Stored items:
================================

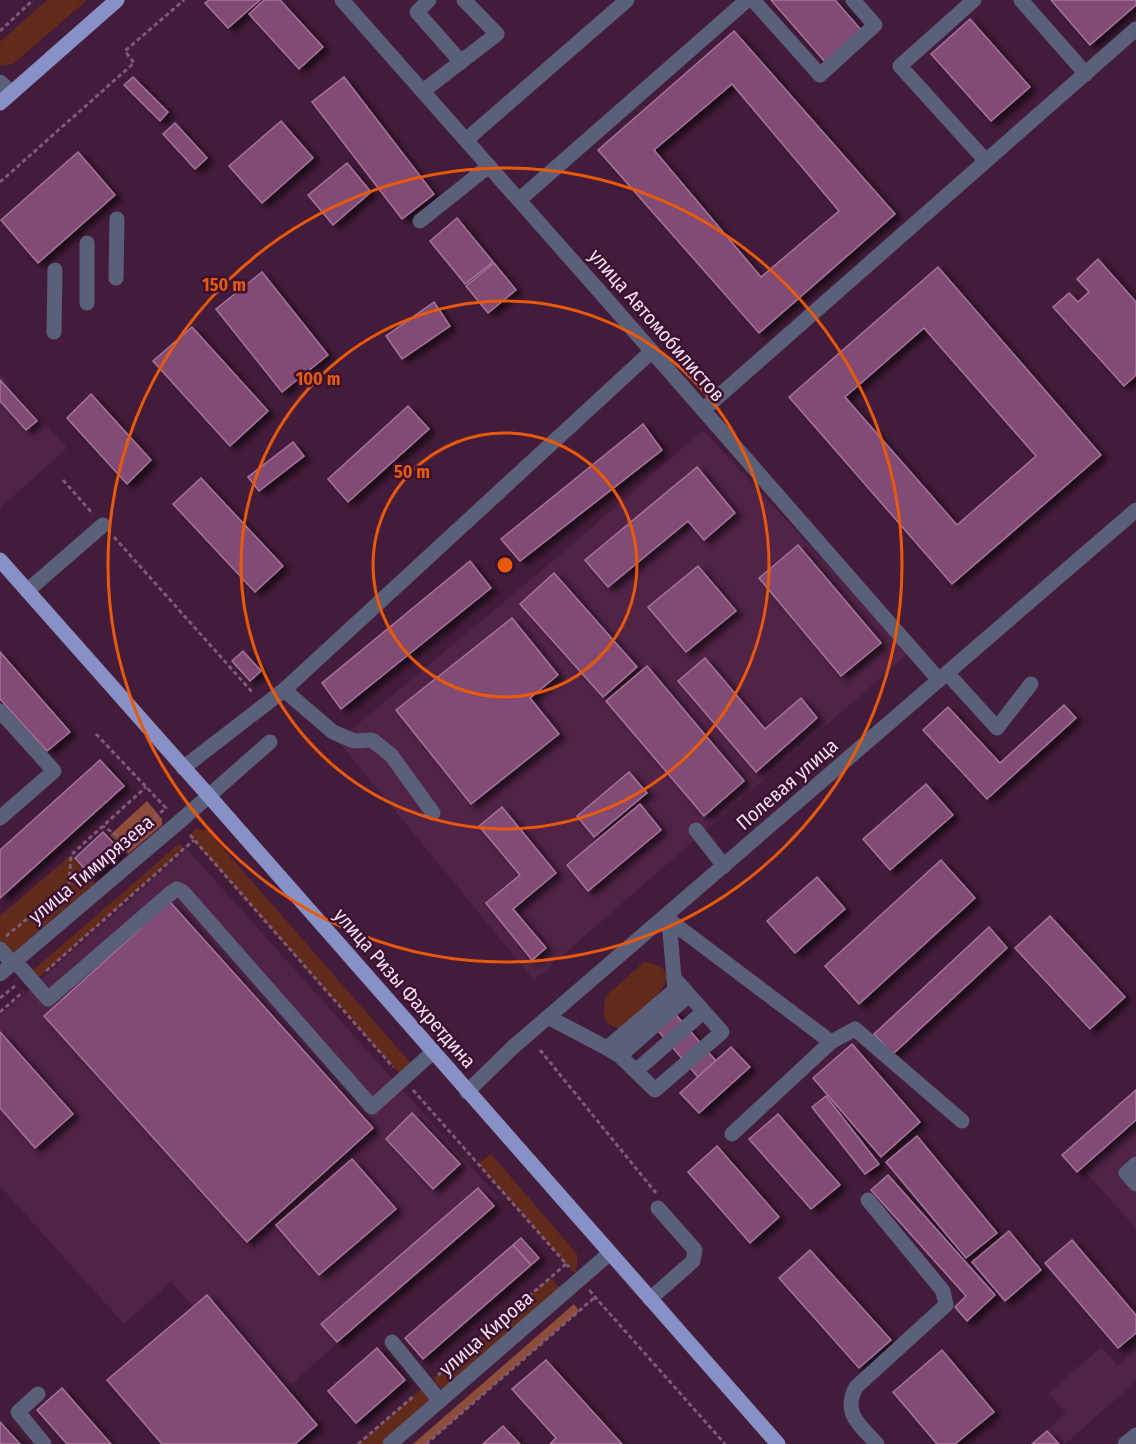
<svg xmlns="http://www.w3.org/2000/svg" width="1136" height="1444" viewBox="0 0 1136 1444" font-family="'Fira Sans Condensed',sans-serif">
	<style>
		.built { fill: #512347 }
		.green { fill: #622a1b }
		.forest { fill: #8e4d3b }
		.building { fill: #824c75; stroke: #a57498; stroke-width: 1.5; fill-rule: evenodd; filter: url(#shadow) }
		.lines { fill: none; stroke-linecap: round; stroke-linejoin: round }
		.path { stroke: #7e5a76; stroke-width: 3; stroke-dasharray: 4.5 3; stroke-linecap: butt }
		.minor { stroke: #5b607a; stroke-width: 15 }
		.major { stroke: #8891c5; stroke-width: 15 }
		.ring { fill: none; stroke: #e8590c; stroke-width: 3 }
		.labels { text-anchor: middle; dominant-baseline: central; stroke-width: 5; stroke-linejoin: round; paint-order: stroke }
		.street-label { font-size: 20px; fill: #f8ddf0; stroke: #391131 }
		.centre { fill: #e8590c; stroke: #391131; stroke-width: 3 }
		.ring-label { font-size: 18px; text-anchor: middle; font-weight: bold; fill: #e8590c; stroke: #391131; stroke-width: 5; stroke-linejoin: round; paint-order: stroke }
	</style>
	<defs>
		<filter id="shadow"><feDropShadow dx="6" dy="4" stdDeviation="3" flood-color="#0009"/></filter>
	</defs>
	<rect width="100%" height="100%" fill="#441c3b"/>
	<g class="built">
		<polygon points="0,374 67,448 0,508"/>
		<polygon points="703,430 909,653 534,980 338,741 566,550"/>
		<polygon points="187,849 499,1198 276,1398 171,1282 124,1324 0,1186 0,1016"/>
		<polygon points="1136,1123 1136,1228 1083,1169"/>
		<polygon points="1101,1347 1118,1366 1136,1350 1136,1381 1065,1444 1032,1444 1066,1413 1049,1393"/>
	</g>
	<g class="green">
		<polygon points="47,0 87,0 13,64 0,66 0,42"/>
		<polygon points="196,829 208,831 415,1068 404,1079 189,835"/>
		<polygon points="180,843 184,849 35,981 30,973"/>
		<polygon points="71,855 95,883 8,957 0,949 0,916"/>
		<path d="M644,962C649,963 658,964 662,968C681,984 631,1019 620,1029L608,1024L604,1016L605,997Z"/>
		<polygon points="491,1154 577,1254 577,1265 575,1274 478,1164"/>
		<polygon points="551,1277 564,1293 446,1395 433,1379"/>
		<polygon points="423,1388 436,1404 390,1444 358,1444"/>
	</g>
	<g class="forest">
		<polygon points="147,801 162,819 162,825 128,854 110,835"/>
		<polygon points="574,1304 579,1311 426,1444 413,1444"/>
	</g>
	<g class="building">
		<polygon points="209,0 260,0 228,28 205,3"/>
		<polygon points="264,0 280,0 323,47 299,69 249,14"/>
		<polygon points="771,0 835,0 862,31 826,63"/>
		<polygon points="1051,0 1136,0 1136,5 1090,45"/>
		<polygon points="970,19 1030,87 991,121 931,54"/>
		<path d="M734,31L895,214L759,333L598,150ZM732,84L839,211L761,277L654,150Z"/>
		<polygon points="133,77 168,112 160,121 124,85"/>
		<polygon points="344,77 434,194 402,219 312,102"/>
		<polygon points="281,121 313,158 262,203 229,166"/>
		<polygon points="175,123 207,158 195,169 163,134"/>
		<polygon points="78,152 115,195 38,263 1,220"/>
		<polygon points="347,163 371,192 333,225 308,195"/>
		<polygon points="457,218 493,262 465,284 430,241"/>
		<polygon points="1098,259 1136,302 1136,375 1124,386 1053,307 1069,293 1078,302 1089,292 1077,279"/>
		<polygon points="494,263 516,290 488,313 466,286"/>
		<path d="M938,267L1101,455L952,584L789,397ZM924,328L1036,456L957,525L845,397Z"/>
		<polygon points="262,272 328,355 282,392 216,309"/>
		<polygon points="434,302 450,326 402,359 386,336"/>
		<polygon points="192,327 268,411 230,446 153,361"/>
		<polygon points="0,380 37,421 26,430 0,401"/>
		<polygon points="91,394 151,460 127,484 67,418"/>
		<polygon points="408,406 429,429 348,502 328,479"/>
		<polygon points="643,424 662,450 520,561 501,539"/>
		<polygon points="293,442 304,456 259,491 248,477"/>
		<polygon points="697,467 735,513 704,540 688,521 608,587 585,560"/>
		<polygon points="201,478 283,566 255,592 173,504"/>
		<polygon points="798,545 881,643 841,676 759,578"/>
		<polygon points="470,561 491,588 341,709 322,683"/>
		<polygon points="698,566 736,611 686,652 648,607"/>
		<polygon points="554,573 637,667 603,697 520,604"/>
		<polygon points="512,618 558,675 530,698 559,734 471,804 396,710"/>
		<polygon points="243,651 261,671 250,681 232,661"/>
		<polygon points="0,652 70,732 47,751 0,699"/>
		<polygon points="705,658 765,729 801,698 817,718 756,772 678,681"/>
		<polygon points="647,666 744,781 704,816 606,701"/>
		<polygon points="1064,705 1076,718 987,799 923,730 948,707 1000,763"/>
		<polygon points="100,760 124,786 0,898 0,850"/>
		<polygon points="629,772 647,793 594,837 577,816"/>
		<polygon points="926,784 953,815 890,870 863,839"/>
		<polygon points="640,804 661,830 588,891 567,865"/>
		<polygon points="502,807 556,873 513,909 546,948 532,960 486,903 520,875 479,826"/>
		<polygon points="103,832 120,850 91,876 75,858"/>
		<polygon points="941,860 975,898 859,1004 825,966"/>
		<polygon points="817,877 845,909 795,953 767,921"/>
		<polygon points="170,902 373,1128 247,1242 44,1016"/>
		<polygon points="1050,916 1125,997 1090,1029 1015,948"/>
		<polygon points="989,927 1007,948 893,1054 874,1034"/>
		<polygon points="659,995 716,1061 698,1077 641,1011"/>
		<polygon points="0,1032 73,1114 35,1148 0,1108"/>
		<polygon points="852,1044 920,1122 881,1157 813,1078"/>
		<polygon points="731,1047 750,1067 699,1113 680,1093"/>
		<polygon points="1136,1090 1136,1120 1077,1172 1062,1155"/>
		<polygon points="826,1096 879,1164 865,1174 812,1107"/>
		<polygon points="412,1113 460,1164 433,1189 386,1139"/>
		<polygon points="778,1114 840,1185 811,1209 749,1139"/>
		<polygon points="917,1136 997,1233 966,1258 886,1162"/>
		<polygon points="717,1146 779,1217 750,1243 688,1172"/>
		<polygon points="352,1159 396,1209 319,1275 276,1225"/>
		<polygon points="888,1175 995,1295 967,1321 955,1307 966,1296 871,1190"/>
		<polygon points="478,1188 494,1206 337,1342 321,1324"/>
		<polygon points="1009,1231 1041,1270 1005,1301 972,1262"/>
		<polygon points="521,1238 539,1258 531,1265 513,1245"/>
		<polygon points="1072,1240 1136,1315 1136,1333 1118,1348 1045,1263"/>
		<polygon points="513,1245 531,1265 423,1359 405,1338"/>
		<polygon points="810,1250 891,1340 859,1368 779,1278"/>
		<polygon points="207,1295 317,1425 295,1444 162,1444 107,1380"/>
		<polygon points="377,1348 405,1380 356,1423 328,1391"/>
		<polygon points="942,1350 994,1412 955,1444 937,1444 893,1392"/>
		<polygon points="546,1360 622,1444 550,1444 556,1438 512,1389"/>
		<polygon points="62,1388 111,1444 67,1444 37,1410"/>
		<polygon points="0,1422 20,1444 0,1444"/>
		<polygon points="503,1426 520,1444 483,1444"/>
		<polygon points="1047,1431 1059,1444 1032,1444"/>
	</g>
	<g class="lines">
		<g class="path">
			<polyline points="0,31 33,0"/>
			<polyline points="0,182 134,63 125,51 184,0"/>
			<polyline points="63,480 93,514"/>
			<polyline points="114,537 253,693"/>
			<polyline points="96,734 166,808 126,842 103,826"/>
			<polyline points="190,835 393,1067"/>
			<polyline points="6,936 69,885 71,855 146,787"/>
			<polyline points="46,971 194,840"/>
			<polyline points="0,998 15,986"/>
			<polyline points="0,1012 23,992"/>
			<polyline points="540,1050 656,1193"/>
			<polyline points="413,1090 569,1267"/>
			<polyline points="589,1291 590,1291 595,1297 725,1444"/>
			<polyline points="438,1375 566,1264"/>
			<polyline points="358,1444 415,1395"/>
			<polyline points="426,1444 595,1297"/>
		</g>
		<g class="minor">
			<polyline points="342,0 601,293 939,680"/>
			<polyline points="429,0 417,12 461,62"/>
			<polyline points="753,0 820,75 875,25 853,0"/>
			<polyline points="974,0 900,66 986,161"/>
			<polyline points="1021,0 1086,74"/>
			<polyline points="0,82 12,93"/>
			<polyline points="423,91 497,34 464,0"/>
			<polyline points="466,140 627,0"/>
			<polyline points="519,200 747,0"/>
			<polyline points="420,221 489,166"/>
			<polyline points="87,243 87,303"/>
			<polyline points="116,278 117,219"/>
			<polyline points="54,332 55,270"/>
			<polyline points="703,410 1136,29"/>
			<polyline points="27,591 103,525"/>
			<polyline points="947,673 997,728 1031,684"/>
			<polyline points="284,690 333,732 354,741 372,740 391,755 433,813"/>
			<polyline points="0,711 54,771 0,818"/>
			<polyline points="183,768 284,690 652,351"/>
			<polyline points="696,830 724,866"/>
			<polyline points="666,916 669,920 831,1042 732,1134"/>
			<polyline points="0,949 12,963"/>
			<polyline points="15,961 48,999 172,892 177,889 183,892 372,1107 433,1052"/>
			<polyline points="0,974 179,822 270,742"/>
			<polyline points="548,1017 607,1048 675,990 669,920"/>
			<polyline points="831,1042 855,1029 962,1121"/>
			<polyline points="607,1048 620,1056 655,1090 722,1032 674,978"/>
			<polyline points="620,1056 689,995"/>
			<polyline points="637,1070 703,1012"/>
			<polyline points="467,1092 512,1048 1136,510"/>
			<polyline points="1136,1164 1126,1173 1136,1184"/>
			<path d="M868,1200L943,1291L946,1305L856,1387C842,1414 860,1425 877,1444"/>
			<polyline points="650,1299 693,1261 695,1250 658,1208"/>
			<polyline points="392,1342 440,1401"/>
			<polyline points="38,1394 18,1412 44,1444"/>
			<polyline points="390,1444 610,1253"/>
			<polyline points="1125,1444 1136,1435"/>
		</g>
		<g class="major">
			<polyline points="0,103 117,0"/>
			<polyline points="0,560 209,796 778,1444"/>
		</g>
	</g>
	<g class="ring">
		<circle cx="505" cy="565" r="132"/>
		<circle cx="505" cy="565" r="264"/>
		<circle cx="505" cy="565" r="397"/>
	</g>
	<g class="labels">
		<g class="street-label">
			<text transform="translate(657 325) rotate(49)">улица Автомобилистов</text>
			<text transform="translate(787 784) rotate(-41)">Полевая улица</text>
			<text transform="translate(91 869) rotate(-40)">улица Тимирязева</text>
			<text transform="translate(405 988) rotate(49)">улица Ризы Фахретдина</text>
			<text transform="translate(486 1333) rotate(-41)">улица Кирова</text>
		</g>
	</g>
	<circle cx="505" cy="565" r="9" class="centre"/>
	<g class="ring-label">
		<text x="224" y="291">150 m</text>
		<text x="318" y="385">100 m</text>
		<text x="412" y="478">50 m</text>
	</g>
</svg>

================================

* Work to complete *
Your answer should be the lines of the records that include the word "shadow".

* Response to the task *
		.building { fill: #824c75; stroke: #a57498; stroke-width: 1.5; fill-rule: evenodd; filter: url(#shadow) }
		<filter id="shadow"><feDropShadow dx="6" dy="4" stdDeviation="3" flood-color="#0009"/></filter>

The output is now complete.